BRIEF »
Below are the records; give again exactly the line with "Pathologic diagnosis: Adenocarcinoma", the line with "Histologic diagnosis: Clear", and each line that lies between them, and nothing besides.

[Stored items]
_ _ _ _ _

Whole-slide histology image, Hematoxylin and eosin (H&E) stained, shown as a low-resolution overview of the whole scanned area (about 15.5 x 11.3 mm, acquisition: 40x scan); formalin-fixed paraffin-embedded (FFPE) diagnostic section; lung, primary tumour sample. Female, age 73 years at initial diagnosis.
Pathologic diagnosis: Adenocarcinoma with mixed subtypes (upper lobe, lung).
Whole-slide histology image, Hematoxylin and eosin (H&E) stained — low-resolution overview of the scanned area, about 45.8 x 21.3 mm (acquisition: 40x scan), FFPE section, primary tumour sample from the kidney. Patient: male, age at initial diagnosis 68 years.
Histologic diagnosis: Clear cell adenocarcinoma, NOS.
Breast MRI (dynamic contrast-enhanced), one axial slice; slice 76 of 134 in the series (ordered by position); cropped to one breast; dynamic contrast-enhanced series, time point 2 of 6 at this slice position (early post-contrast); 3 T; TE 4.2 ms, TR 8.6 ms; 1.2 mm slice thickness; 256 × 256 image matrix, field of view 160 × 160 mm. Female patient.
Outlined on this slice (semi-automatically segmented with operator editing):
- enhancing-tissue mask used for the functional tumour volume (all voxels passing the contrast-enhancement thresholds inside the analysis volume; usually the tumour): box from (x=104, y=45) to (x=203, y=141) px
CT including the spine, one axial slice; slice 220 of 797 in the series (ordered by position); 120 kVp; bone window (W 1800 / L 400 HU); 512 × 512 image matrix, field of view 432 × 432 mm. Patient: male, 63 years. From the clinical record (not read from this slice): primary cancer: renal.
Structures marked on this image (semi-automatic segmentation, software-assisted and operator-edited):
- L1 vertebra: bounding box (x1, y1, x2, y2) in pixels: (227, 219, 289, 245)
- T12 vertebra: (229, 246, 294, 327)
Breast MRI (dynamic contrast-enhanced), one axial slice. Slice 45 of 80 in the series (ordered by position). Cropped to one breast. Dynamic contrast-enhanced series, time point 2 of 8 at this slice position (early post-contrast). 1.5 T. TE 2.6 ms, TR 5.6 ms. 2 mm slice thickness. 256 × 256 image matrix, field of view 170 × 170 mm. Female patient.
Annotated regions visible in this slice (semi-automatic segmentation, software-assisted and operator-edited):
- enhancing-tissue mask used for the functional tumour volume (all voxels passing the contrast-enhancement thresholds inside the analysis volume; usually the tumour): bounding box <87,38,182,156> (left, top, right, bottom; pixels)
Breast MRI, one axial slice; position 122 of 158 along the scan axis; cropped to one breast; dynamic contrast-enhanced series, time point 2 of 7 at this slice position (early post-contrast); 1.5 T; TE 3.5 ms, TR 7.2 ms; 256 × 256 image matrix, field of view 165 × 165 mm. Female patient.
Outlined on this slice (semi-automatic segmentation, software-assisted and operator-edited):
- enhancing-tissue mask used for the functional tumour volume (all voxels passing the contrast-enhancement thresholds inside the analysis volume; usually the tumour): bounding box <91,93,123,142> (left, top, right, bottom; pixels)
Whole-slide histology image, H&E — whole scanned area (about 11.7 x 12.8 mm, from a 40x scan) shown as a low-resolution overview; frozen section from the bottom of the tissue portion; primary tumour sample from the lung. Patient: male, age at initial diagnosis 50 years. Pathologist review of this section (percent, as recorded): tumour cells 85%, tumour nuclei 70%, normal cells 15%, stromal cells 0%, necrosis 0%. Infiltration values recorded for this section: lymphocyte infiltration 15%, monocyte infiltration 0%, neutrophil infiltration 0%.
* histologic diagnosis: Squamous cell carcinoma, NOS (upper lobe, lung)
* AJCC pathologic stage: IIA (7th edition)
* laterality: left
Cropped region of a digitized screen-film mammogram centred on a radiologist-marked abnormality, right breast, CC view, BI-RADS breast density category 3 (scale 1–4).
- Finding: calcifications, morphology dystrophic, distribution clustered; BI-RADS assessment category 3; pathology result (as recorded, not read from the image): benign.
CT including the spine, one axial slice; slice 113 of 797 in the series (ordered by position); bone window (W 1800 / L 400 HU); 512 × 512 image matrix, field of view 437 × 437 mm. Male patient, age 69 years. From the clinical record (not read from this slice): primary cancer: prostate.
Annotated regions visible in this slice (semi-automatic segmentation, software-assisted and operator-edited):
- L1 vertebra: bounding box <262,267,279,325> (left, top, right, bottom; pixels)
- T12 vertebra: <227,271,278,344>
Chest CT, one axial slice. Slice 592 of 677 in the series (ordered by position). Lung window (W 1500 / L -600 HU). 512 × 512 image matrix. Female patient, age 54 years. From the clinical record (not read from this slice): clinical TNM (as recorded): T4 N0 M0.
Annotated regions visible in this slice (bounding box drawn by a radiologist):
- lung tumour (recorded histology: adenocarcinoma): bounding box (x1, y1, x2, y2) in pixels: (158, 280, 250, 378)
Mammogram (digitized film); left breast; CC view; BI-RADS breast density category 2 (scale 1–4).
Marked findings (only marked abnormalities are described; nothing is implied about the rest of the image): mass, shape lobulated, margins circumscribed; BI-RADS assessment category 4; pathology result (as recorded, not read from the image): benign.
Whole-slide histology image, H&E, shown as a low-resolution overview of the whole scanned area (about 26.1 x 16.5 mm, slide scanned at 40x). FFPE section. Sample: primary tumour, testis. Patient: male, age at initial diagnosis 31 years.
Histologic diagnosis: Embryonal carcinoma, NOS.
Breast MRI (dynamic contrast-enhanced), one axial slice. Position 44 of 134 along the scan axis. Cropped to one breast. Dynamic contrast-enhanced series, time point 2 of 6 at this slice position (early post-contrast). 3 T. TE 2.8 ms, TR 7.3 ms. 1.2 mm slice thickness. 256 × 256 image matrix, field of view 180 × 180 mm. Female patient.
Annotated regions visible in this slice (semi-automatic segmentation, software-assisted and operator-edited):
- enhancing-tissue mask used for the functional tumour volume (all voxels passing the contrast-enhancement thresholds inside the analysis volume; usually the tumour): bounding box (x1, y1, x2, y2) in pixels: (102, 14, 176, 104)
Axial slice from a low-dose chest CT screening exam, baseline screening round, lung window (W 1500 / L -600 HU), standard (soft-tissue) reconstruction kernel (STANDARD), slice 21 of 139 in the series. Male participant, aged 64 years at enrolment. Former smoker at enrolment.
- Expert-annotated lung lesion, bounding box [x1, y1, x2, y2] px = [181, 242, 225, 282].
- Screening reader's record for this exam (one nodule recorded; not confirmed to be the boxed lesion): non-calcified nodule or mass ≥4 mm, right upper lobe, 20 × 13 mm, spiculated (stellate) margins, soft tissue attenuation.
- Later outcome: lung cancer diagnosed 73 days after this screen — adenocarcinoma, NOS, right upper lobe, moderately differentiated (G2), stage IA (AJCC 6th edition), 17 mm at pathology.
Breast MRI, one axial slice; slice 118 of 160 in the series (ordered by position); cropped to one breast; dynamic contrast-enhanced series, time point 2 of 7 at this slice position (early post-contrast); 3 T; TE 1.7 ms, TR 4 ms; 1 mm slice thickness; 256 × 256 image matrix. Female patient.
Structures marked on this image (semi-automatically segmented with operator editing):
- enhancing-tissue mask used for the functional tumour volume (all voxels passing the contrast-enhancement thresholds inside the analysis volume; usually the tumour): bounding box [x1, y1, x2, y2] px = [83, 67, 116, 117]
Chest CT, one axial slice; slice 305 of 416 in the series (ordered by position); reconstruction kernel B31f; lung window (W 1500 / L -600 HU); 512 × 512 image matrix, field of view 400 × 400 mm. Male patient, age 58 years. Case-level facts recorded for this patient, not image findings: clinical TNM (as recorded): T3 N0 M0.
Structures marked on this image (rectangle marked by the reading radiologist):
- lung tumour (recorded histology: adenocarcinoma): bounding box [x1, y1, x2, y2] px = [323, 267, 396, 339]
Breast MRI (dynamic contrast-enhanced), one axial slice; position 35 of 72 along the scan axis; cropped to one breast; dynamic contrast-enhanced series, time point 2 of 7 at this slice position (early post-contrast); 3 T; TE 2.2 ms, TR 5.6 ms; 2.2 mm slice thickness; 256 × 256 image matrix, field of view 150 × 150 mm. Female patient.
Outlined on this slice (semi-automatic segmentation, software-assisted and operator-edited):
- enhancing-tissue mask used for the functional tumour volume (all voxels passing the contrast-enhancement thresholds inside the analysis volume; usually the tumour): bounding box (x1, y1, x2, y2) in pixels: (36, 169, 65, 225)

_ _ _ _ _

THE COMPLETED TASK »
Pathologic diagnosis: Adenocarcinoma with mixed subtypes (upper lobe, lung).
Whole-slide histology image, Hematoxylin and eosin (H&E) stained — low-resolution overview of the scanned area, about 45.8 x 21.3 mm (acquisition: 40x scan), FFPE section, primary tumour sample from the kidney. Patient: male, age at initial diagnosis 68 years.
Histologic diagnosis: Clear cell adenocarcinoma, NOS.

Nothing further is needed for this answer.